So why is Shanxi pasta so famous?
First of all, it depends on the geographical environment in which Shanxi is located. Shanxi is located in the Loess Plateau, with Taihang Mountain in the east, Luliang Mountain and Yellow River in the west and south. Most areas in the territory are above 1500 meters above sea level, which is a typical mountainous plateau widely covered by loess. The terrain is high in the northeast and low in the southwest, and the mountainous area accounts for more than 80% of the total area. Here, I would like to give you a brief introduction to the topography in Shanxi: Jinnan basin, southeastern Shanxi intermountain basin, southeastern Shanxi mountainous region, Jinzhong Pingchuan basin, northwestern Shanxi alpine region, northern Shanxi mountainous region and western Shanxi loess hilly region. Through the above brief introduction to the geographical environment in Shanxi, you can actually see at a glance that most of them are either mountain basins or alpine hilly regions in Shanxi, and these mountainous landforms are not as abundant as those in Guizhou, Yunnan, but covered with loess, with loose soil.

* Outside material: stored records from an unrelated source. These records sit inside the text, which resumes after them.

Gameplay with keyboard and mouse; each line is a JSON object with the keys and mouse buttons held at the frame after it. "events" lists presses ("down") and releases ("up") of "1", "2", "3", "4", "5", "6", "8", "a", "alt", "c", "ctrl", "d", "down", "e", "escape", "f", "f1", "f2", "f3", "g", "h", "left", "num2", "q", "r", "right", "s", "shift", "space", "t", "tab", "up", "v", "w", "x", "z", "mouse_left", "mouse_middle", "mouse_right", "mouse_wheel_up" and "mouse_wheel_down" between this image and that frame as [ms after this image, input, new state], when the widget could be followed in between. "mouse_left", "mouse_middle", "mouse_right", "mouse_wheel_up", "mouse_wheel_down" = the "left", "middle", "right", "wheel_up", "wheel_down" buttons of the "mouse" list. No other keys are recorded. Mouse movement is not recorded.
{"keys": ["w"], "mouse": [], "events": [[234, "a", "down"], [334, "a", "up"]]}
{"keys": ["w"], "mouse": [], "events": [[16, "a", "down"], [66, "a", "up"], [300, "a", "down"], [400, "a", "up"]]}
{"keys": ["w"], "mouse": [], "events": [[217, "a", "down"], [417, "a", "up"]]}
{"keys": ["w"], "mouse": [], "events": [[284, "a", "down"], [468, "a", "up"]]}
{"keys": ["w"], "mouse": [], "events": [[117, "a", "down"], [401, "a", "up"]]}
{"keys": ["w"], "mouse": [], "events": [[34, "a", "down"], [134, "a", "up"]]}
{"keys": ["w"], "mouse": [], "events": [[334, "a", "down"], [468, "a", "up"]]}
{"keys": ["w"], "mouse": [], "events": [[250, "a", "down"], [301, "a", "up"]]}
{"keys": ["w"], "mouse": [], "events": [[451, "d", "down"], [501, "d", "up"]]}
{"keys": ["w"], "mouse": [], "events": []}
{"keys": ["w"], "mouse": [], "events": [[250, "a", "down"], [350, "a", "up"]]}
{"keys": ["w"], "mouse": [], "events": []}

Secondly, Shanxi is an arid and semi-arid area, which is seriously short of water, and the saline-alkali land is widely distributed. Even in the past winter, we can see that large tracts of wasteland are all white. This terrain has led to more fluoride and saline-alkali water in most parts of Shanxi, which is "hard water" in local terms, and even the water in many places tastes salty in the past. Under such water quality conditions, it is not conducive to the growth of crops.
Therefore, restricted by the geographical environment, since ancient times, Shanxi has mainly planted drought-tolerant crops such as sorghum, corn and wheat. In the Ming and Qing Dynasties, Shanxi people began to plant potatoes, beans, cotton and other crops according to the characteristics of local natural conditions, and planted more naked oats, potatoes and flax in the alpine region of northwest Shanxi.
Since ancient times, farming customs have influenced the eating habits of Shanxi people, and planting more sorghum and wheat has led to the fact that Shanxi people's diet is mainly pasta; However, the geographical environment that is not conducive to vegetable cultivation has caused a single variety of vegetables, and people have turned to work hard on pasta patterns and seasoning.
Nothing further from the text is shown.